Kepala BRIN Arif Satria melakukan peninjauan langsung ke lokasi proyek pada Selasa, 5 Mei 2026, guna memastikan kesiapan infrastruktur strategis tersebut. Keberadaan observatorium di kawasan khatulistiwa ini diharapkan mampu memperkuat kolaborasi riset internasional serta mendukung operasional pangkalan antariksa nasional atau spaceport di Biak, Papua.

"Kami ingin teleskop ini segera dirampungkan dan beroperasi penuh, karena akan menjadi fasilitas strategis bagi penguatan riset antariksa Indonesia. Sekaligus mendukung pengembangan spaceport nasional di Biak, Papua," kata Arif Satria, Kepala BRIN.

Selain percepatan fisik, pimpinan BRIN juga menekankan penguatan ekosistem riset melalui penambahan tenaga peneliti dan perbaikan fasilitas pendukung lainnya. Upaya ini mencakup revitalisasi gedung magnetometer demi menjamin akurasi data yang dihasilkan pusat observasi tersebut.

"Tidak hanya membangun teleskop, tetapi kami juga perlu memperkuat ekosistem risetnya. Penambahan peneliti dan revitalisasi gedung magnetometer menjadi bagian penting untuk mendukung operasional observatorium secara optimal," ujar Arif Satria, Kepala BRIN.

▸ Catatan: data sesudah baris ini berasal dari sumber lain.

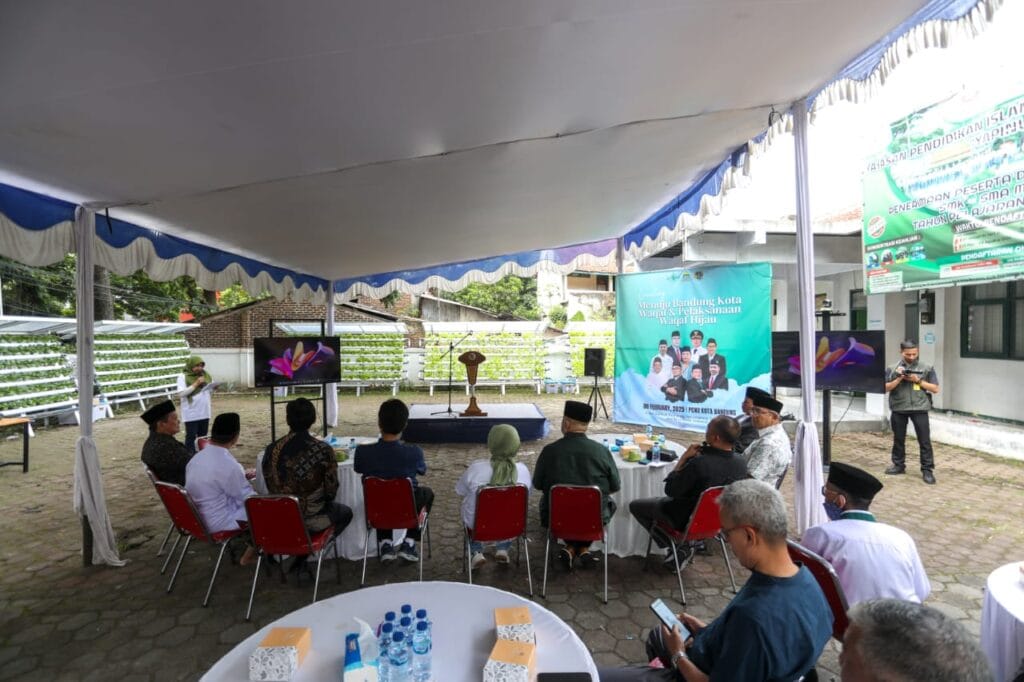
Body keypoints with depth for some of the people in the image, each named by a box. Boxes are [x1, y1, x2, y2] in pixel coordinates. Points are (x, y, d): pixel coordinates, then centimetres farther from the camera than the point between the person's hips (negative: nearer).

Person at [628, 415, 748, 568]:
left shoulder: (698, 463, -36)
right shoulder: (741, 463, -15)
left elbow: (670, 490, -21)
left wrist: (684, 458, -18)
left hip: (689, 520, -7)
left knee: (635, 505, 10)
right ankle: (681, 545, 21)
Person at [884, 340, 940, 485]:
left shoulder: (927, 368, 2)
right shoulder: (893, 369, 3)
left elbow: (935, 388, 1)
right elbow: (886, 388, 0)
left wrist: (918, 381, -11)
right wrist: (899, 378, -13)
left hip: (919, 409, -1)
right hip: (899, 409, 1)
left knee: (924, 440, -1)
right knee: (898, 439, 11)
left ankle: (927, 470, 6)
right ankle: (899, 465, 23)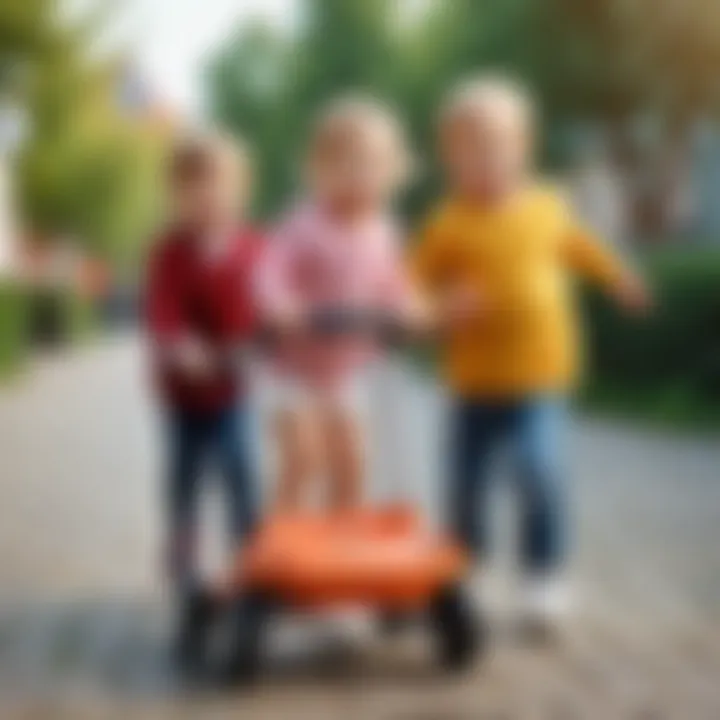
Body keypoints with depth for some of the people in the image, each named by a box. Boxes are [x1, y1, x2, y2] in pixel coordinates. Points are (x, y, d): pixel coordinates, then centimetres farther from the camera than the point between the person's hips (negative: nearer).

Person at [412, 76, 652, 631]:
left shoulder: (547, 208, 0)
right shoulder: (449, 223, -9)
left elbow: (578, 247, 20)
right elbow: (416, 283, -5)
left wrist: (620, 281, 33)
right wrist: (442, 305, -26)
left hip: (540, 379, 1)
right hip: (475, 381, 0)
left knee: (540, 471, -14)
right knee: (466, 481, 8)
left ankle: (545, 575, 3)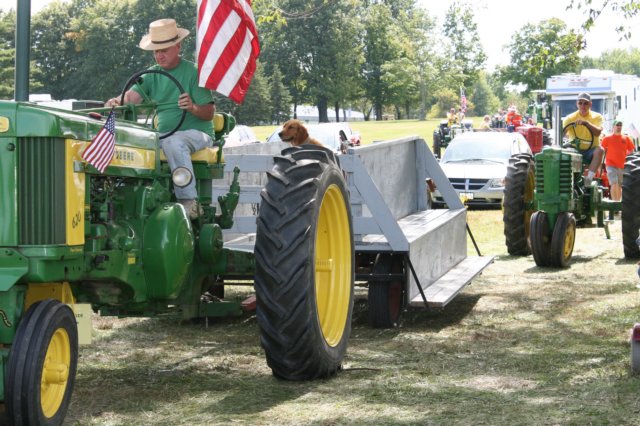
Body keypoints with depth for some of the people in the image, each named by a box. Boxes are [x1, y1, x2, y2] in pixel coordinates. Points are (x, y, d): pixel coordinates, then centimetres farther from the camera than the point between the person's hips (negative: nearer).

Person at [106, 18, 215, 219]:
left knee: (173, 142, -37)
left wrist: (192, 107, -30)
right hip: (164, 135, 5)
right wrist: (117, 101, -28)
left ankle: (189, 202, -33)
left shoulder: (193, 72, -5)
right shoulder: (152, 75, 10)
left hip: (197, 133, -5)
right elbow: (132, 96, -6)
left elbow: (209, 112, -9)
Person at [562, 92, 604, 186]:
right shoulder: (570, 118, 2)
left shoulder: (596, 117, 2)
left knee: (599, 150, -34)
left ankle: (589, 178, -39)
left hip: (591, 151, 0)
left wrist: (586, 123, -34)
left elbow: (598, 132, -19)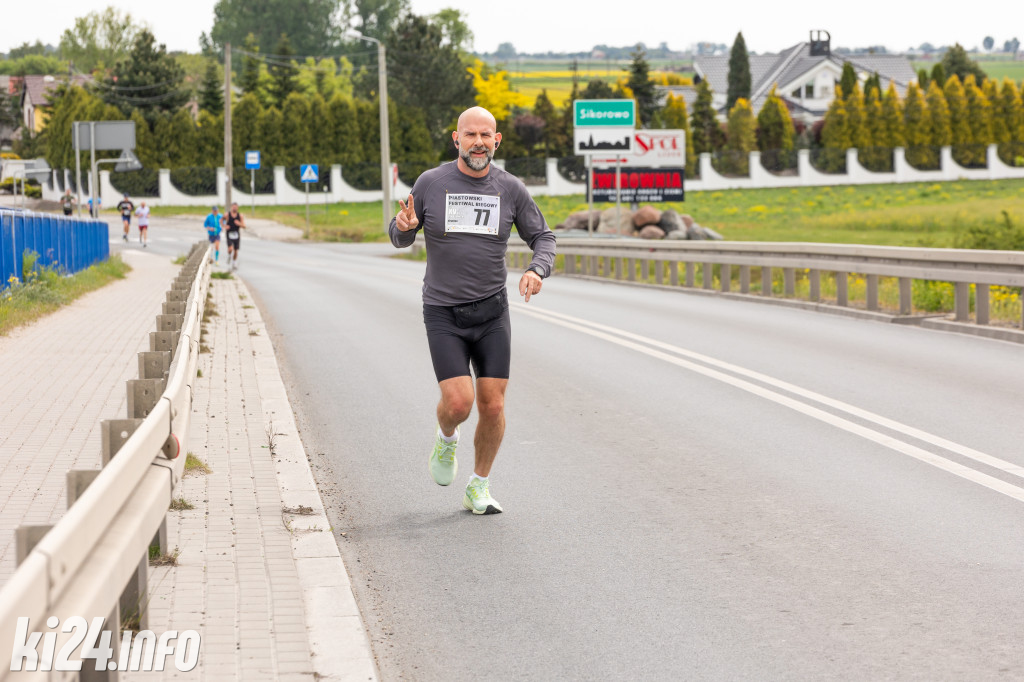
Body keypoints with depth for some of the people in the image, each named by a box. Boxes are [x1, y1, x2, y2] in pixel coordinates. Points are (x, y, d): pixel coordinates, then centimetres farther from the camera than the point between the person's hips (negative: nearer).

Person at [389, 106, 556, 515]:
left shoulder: (510, 189, 0)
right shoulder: (431, 183, -4)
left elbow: (542, 236, 10)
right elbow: (401, 238, 6)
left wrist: (537, 270, -12)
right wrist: (403, 226, -19)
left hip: (492, 312, 2)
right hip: (443, 315, -2)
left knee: (493, 407, -2)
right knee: (458, 402, -15)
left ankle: (479, 489, 18)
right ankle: (446, 438, 22)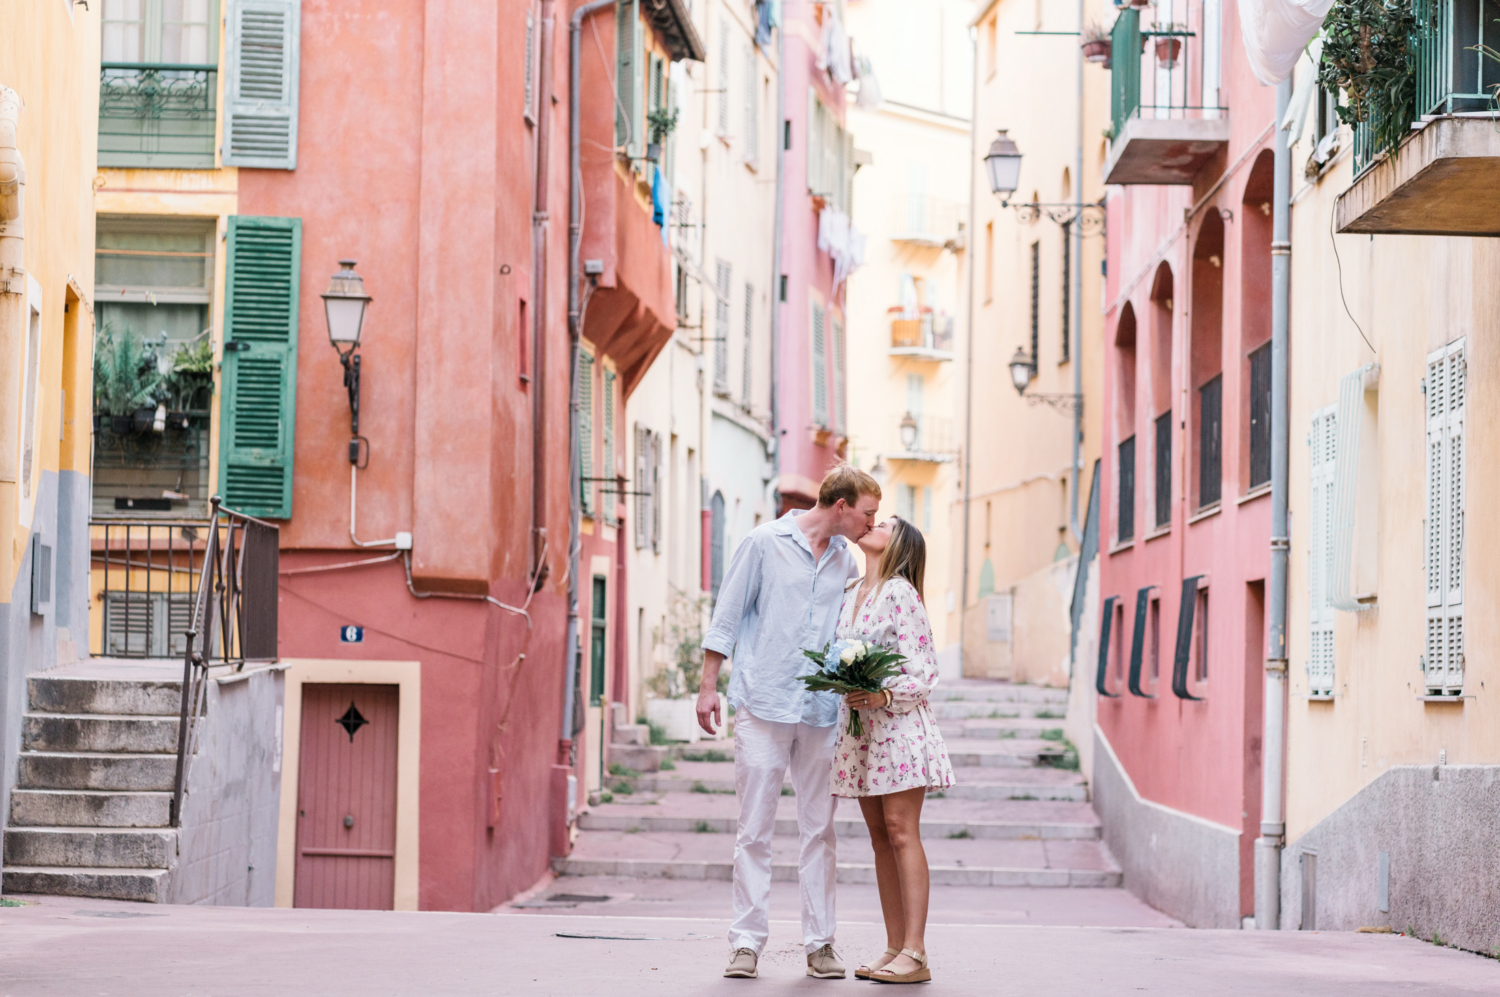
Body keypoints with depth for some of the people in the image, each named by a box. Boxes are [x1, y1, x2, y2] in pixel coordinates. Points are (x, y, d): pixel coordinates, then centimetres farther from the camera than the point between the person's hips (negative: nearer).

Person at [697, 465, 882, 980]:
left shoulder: (847, 561, 12)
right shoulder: (764, 543, -2)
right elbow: (727, 618, 1)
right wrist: (709, 687, -3)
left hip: (821, 713, 4)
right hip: (763, 706, -4)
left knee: (819, 829, 4)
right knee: (754, 828, -1)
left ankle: (820, 941, 8)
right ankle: (748, 940, 3)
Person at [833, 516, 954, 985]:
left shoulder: (900, 592, -7)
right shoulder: (849, 596, 16)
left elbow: (923, 672, -11)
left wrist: (884, 695, -25)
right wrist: (842, 691, 2)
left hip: (898, 721, -7)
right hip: (858, 725, 7)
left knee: (901, 831, -11)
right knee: (880, 836, 6)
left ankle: (915, 953, -13)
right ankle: (895, 947, 8)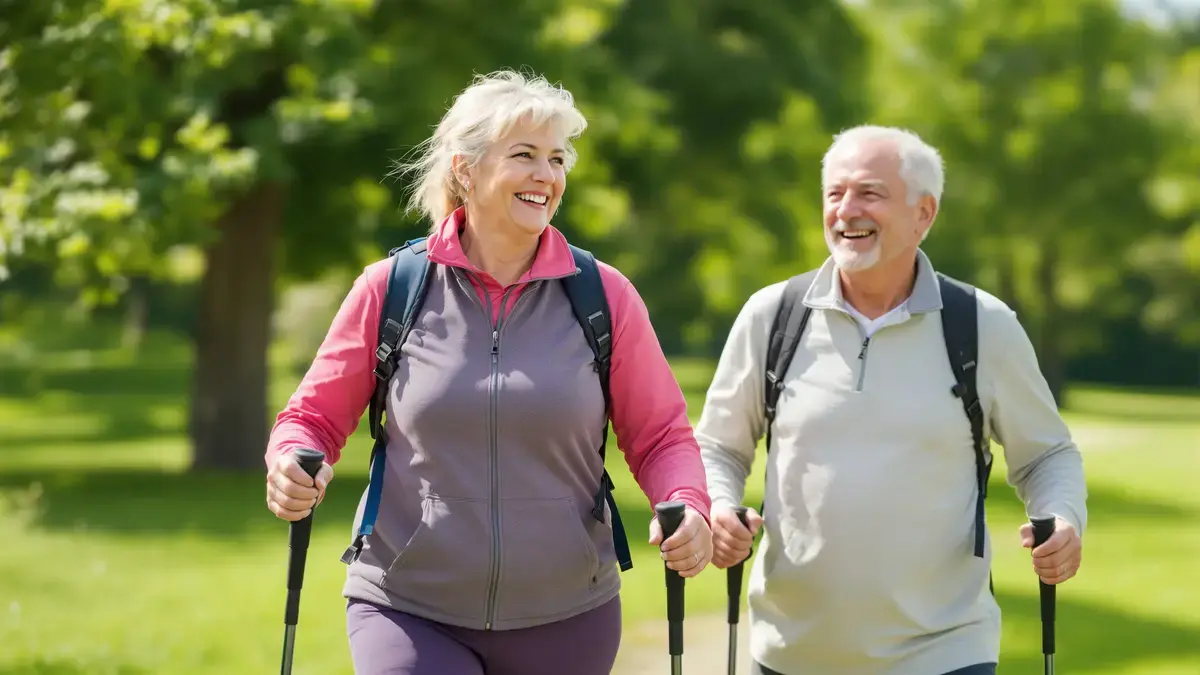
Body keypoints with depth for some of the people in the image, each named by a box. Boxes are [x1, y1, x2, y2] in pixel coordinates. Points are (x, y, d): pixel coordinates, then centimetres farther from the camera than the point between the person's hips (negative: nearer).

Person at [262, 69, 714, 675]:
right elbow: (315, 417, 6)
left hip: (564, 622, 2)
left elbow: (659, 436, 5)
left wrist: (689, 508, -15)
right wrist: (292, 467, -15)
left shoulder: (604, 296, 0)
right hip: (408, 613, -1)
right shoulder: (390, 289, -2)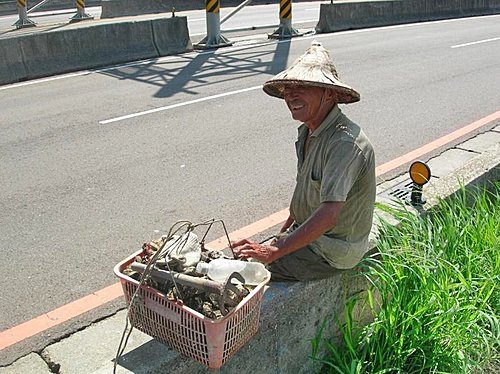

Arif juga menyoroti pentingnya aksesibilitas logistik dengan meminta Pemerintah Kabupaten Kupang untuk memperbaiki infrastruktur jalan menuju kawasan Gunung Timau. Hal ini bertujuan agar operasional pusat penelitian tidak terhambat oleh isolasi wilayah.

"Observatorium ini memiliki peran strategis bagi riset antariksa Indonesia. Karena itu, akses jalannya juga harus diperkuat agar kawasan ini tidak terisolasi," ucap Arif Satria, Kepala BRIN.

Research Fellow Pusat Riset Antariksa BRIN, Andre Pandie, memberikan pandangan teknis mengenai integrasi fasilitas ini dengan visi kedirgantaraan nasional. Menurutnya, observatorium ini akan menjadi pilar utama dalam pengembangan aktivitas luar angkasa Indonesia di masa depan.

"Observatorium ini nantinya diharapkan menjadi fasilitas pendukung utama dalam operasional dan pengembangan aktivitas antariksa nasional," kata Andre Pandie, Research Fellow Pusat Riset Antariksa BRIN.

Secara spesifikasi, teleskop di Gunung Timau merupakan yang terbesar di Asia Tenggara dan hanya memiliki satu tandingan serupa di Jepang. Posisi geografis Indonesia yang berada di jalur khatulistiwa menjadi nilai tawar tinggi bagi mitra global untuk melakukan pengamatan benda langit secara optimal.

"Dan juga posisi kita yang strategis di khatulistiwa sehingga menjadi spot yang ideal untuk pengamatan luar angkasa. Karena itu, sudah ada kerja sama internasional dan akan ada kerja sama berikutnya yang menunggu bila teleskop ini sudah beroperasi," ujar Andre Pandie, Research Fellow Pusat Riset Antariksa BRIN.